── RECORDS PROVIDED
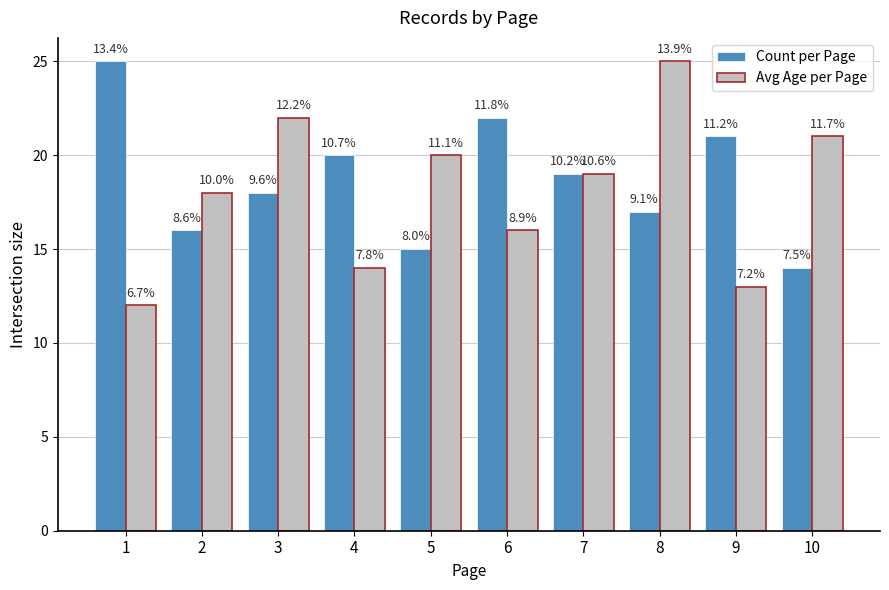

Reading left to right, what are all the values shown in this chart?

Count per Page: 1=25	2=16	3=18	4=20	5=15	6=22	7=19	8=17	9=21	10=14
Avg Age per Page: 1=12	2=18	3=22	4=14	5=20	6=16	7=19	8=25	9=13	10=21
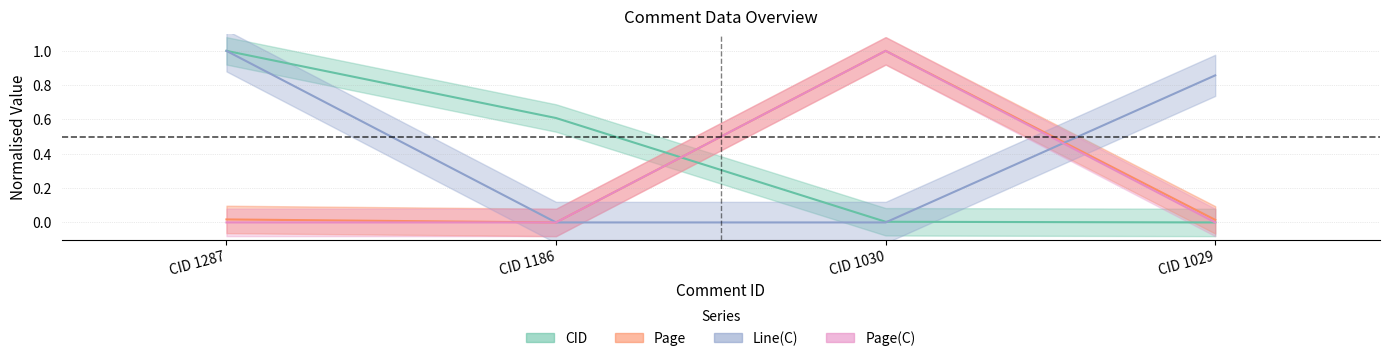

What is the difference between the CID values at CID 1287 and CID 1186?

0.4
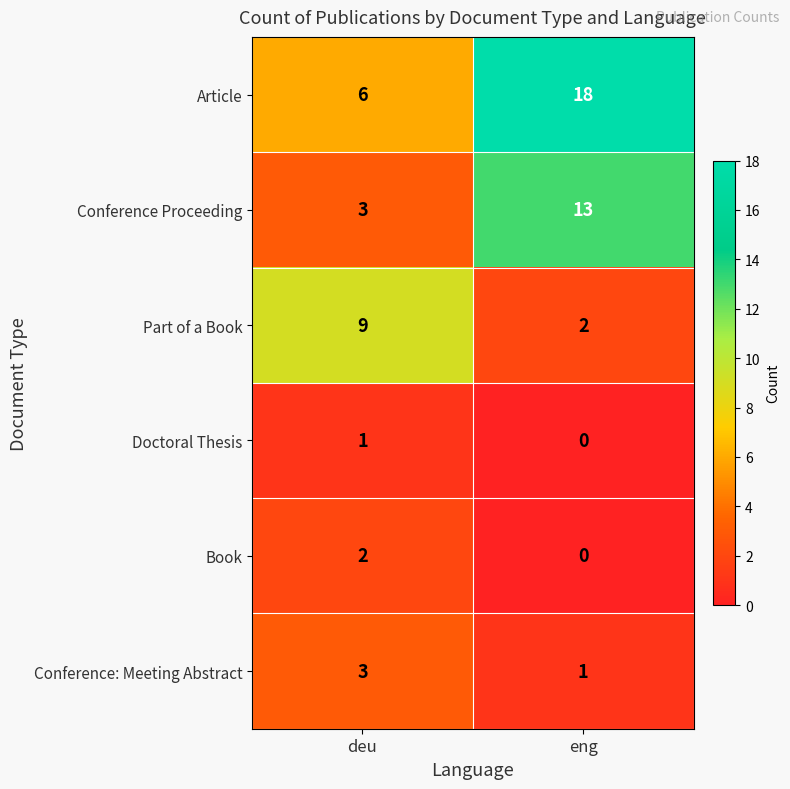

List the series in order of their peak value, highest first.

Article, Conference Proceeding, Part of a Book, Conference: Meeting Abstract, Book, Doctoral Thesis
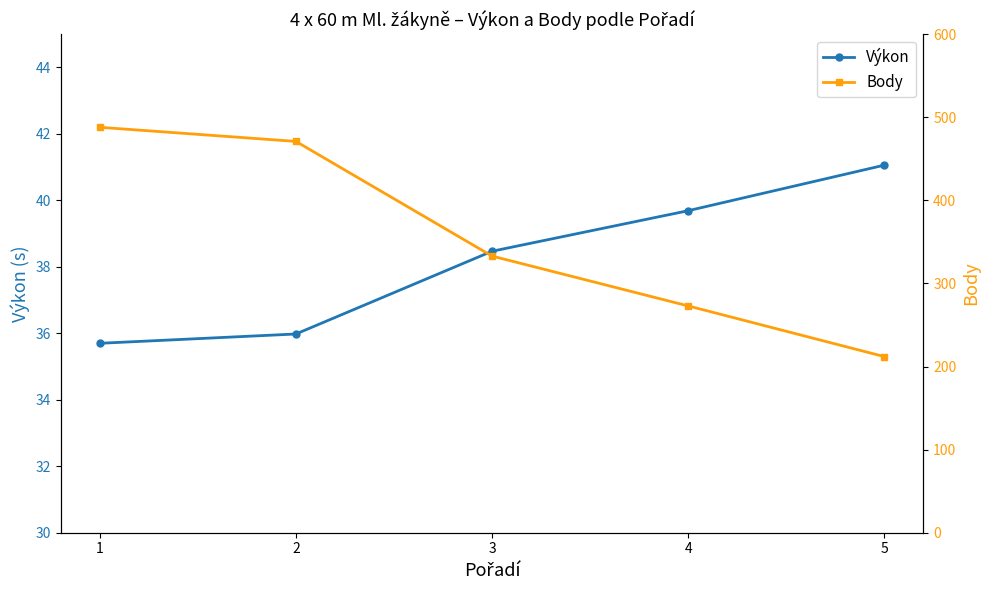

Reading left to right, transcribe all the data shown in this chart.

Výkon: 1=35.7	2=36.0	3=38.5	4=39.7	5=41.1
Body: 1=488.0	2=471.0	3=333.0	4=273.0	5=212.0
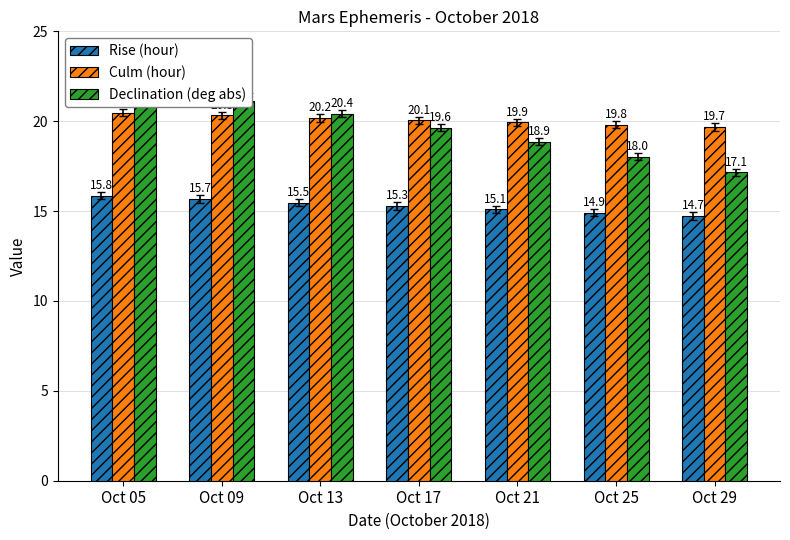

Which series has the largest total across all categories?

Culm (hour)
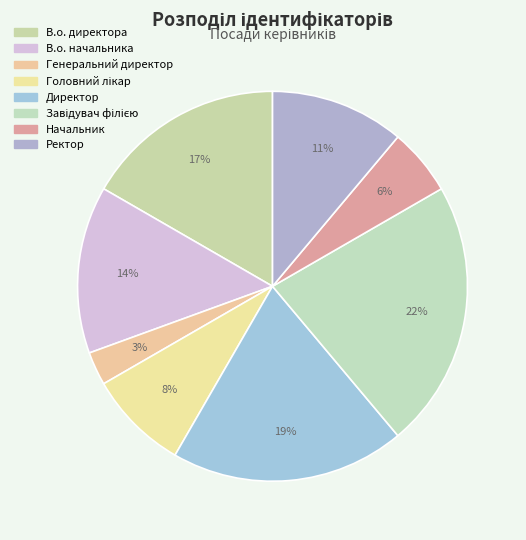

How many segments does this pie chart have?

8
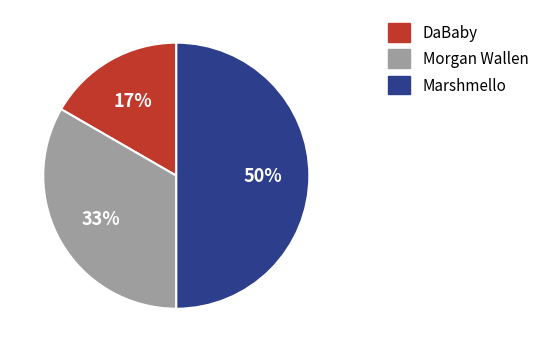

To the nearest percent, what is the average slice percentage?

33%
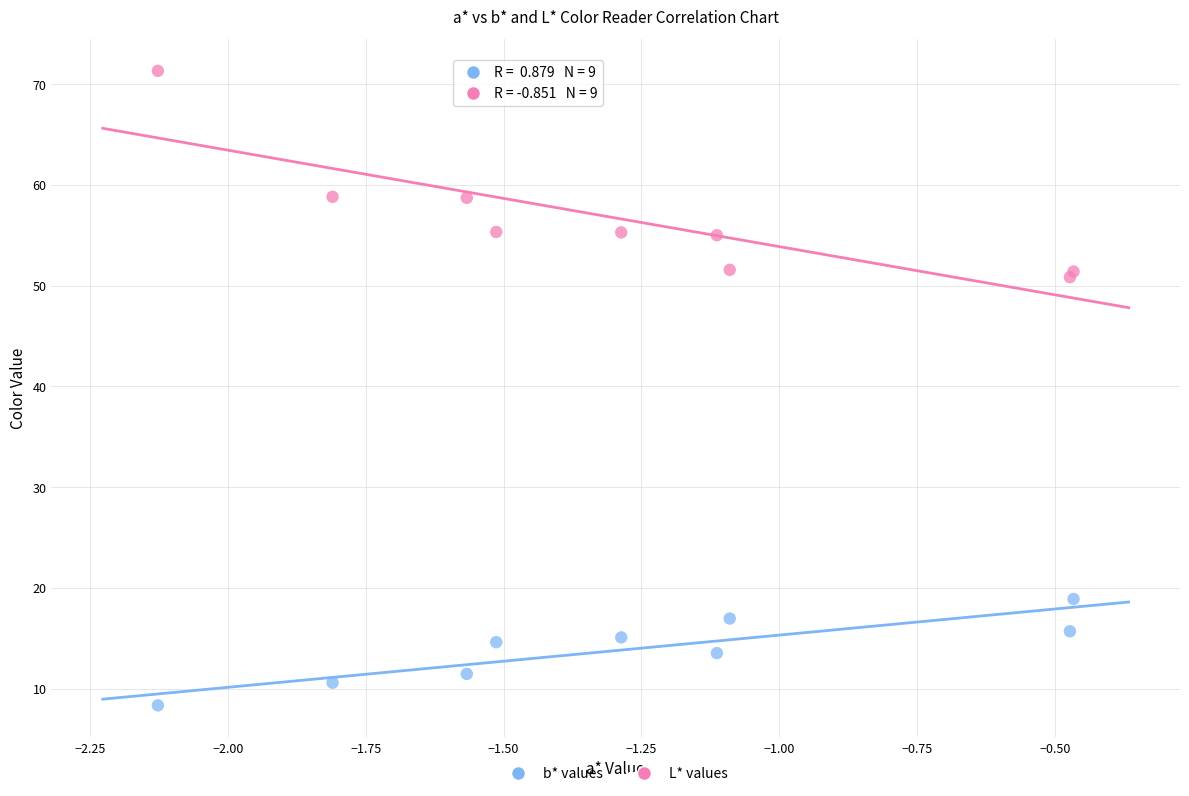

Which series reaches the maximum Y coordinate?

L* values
────
── RECORDS PROVIDED
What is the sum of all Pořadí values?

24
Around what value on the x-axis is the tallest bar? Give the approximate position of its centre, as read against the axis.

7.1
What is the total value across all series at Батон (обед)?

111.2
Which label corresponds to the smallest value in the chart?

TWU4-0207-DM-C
────
── RECORDS PROVIDED
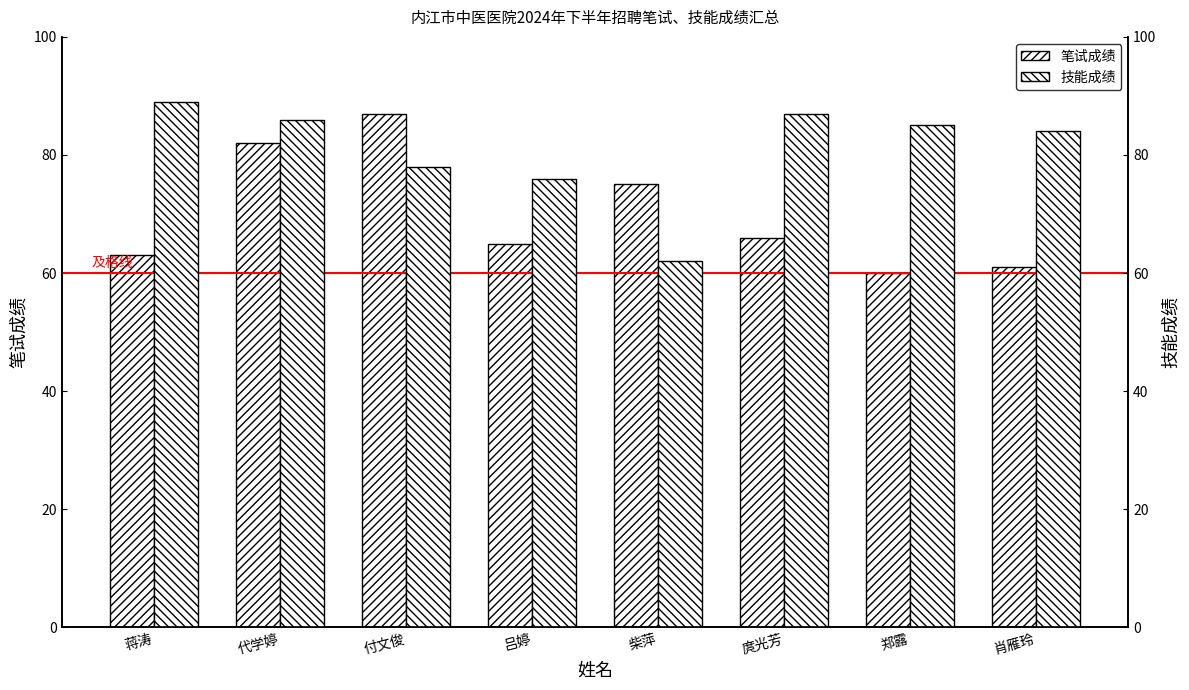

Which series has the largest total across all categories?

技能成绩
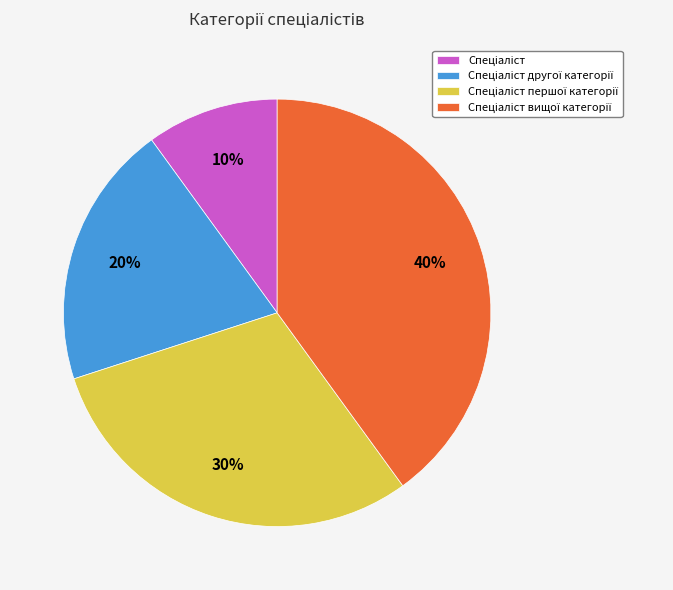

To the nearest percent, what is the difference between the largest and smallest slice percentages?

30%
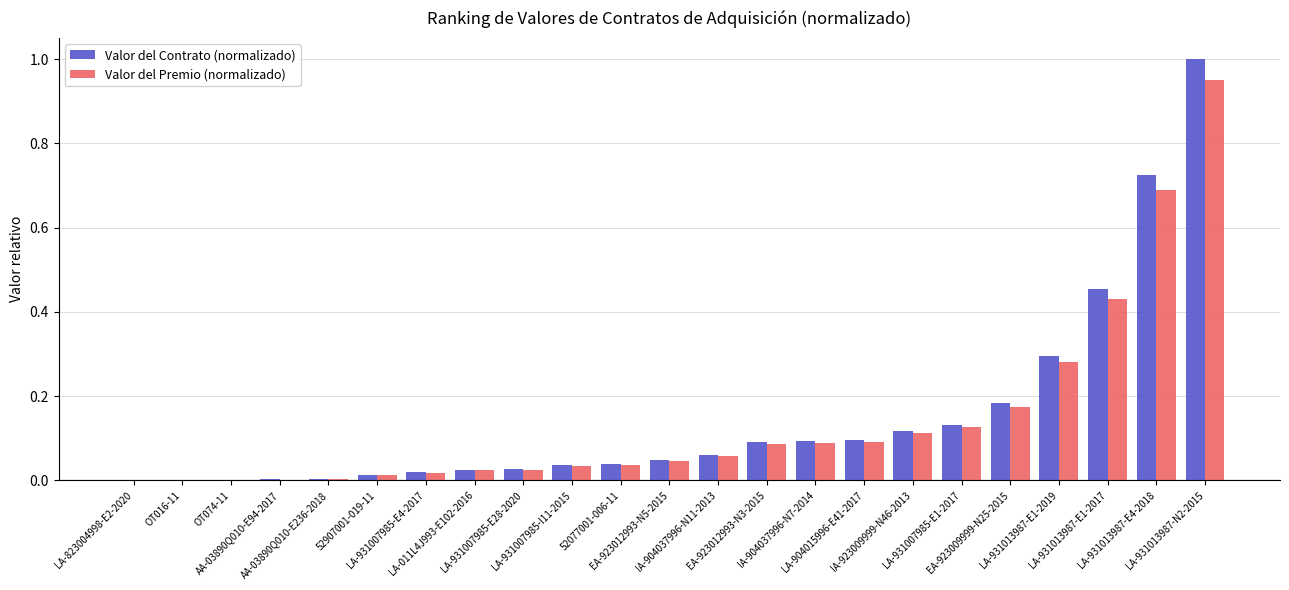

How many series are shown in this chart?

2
────
▶ [WORK INSTRUCTION]: Report how many lines in the items above contain the word "right", giving only the number.

▶ [REPLY]: 2